Residents who live in the shadow of the plant and will face those health impacts personally have protested its zombie march through the summer. The cost of running the plant — about $1 million per day — will spread out across rate-payers in the whole midwestern region, raising electricity prices for everyone. If this effort expands to other coal plants with planned retirements in the next few years, the cost could eclipse $3 billion, paid for by us.

According to reporting from The Guardian and elsewhere, the company that runs the plant is in fact concerned that those worst-case scenarios will come to pass — it has told outside groups that there is a decent chance Wright will just keep doing this, popping his head out of Trump’s Caves of Delusion to announce the “emergency” still persists every 90 days, adding a new 11 dead people to the tally every three months through the end of his term.

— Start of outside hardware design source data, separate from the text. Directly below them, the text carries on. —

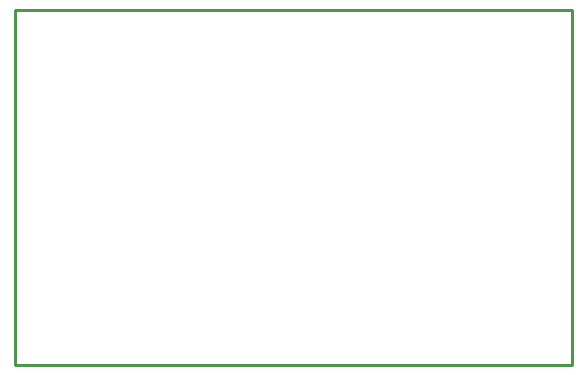
<source format=gbr>
%TF.GenerationSoftware,Altium Limited,Altium Designer,24.0.1 (36)*%
G04 Layer_Color=16711935*
%FSLAX45Y45*%
%MOMM*%
%TF.SameCoordinates,8AA56912-9505-4270-891B-A046144FA8B4*%
%TF.FilePolarity,Positive*%
%TF.FileFunction,Keep-out,Top*%
%TF.Part,Single*%
G01*
G75*
%TA.AperFunction,NonConductor*%
%ADD19C,0.25400*%
D19*
X7890000Y9000000D02*
X12600000D01*
Y6000000D02*
Y9000000D01*
X7890000Y6000000D02*
X12600000D01*
X7890000D02*
Y9000000D01*
%TF.MD5,34f9a33407ac89891e25b8362ea672f1*%
M02*

</source>
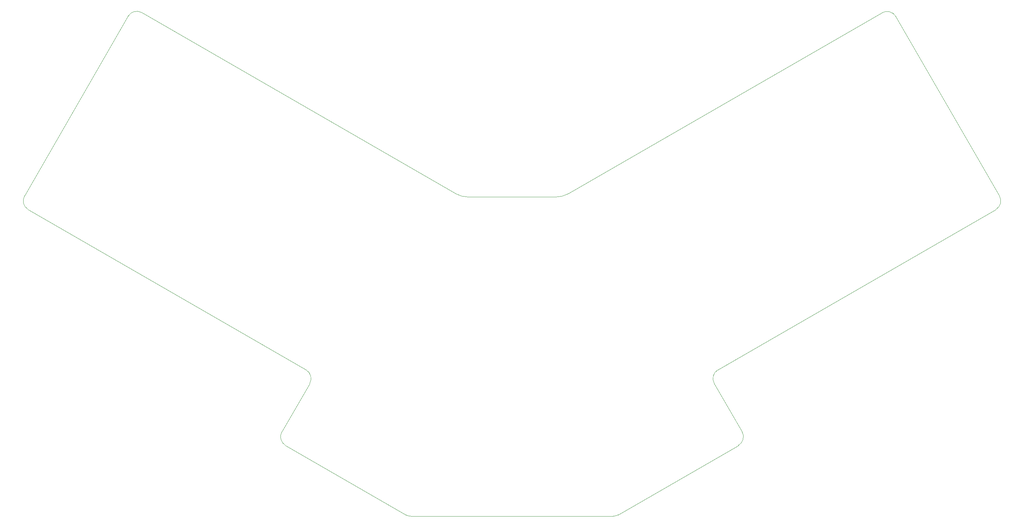
<source format=gbr>
%TF.GenerationSoftware,KiCad,Pcbnew,7.0.8*%
%TF.CreationDate,2023-12-03T22:10:46-05:00*%
%TF.ProjectId,4900_keeb_for_me,34393030-5f6b-4656-9562-5f666f725f6d,rev?*%
%TF.SameCoordinates,Original*%
%TF.FileFunction,Profile,NP*%
%FSLAX46Y46*%
G04 Gerber Fmt 4.6, Leading zero omitted, Abs format (unit mm)*
G04 Created by KiCad (PCBNEW 7.0.8) date 2023-12-03 22:10:46*
%MOMM*%
%LPD*%
G01*
G04 APERTURE LIST*
%TA.AperFunction,Profile*%
%ADD10C,0.100000*%
%TD*%
G04 APERTURE END LIST*
D10*
X205742045Y-142760608D02*
X175526229Y-160218481D01*
X122115164Y-160226457D02*
X91900746Y-142769577D01*
X245341508Y-34838423D02*
G75*
G03*
X241872075Y-33908304I-2199808J-1269777D01*
G01*
X97033860Y-123741286D02*
X27200691Y-83421927D01*
X97962607Y-127212630D02*
G75*
G03*
X97033860Y-123741286I-2198807J1271630D01*
G01*
X134604735Y-79402355D02*
G75*
G03*
X137778501Y-80253594I3175865J5498755D01*
G01*
X26269804Y-79954335D02*
X52285404Y-34794643D01*
X55756662Y-33863039D02*
X134604731Y-79402361D01*
X199687933Y-127193104D02*
X206671193Y-139291549D01*
X270452937Y-83422850D02*
G75*
G03*
X271383178Y-79953065I-1269537J2199950D01*
G01*
X90972678Y-139298625D02*
X97962586Y-127212618D01*
X90972705Y-139298641D02*
G75*
G03*
X91900746Y-142769576I2198695J-1271659D01*
G01*
X200618197Y-123723359D02*
G75*
G03*
X199687933Y-127193104I1269503J-2199941D01*
G01*
X270452924Y-83422828D02*
X200618215Y-123723390D01*
X55756657Y-33863047D02*
G75*
G03*
X52285404Y-34794643I-1270357J-2199453D01*
G01*
X174255930Y-160559179D02*
X123386249Y-160567149D01*
X174255930Y-160559197D02*
G75*
G03*
X175526229Y-160218480I-430J2539997D01*
G01*
X159853199Y-80260855D02*
G75*
G03*
X163029368Y-79410636I2001J6350255D01*
G01*
X122115175Y-160226438D02*
G75*
G03*
X123386249Y-160567149I1270625J2198938D01*
G01*
X163029368Y-79410637D02*
X241872075Y-33908304D01*
X205742049Y-142760616D02*
G75*
G03*
X206671192Y-139291549I-1270749J2199316D01*
G01*
X245341524Y-34838414D02*
X271383178Y-79953065D01*
X26269754Y-79954306D02*
G75*
G03*
X27200691Y-83421926I2200946J-1267894D01*
G01*
X137778501Y-80253594D02*
X159853199Y-80260846D01*
M02*

</source>
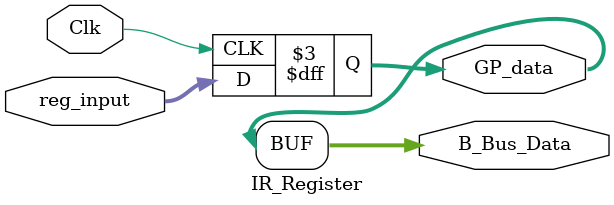
<source format=v>
`timescale 1ns / 1ps

module IR_Register(
			reg_input,
			Clk,
			GP_data,
			B_Bus_Data
    );
	 
input [7:0] reg_input;
input Clk;
output reg [7:0] GP_data;
output [7:0] B_Bus_Data;

assign B_Bus_Data=GP_data;


always @(posedge Clk)
		begin
			GP_data=reg_input;
		end
initial
		begin
		GP_data=8'b0;
		end


endmodule

</source>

As always, the Trump administration offers up plenty of horrors. But there is something so profoundly dark about this move, cynically put forth as a necessity to keep the lights on but in reality merely a brute-force troll to own the libs, and maybe funnel a bit more cash to some grubby coal executives. Again, not even the company that owns the plant is excited about this; before Trump took office the coal sector could be largely understood as an industry that, while perhaps clawing at the walls now and again, was in the process of accepting its new home at the bottom of a capped-off mine. Trump is letting it crawl around on the surface, grotesque and deadly, for 90 more days, and 90 more after that.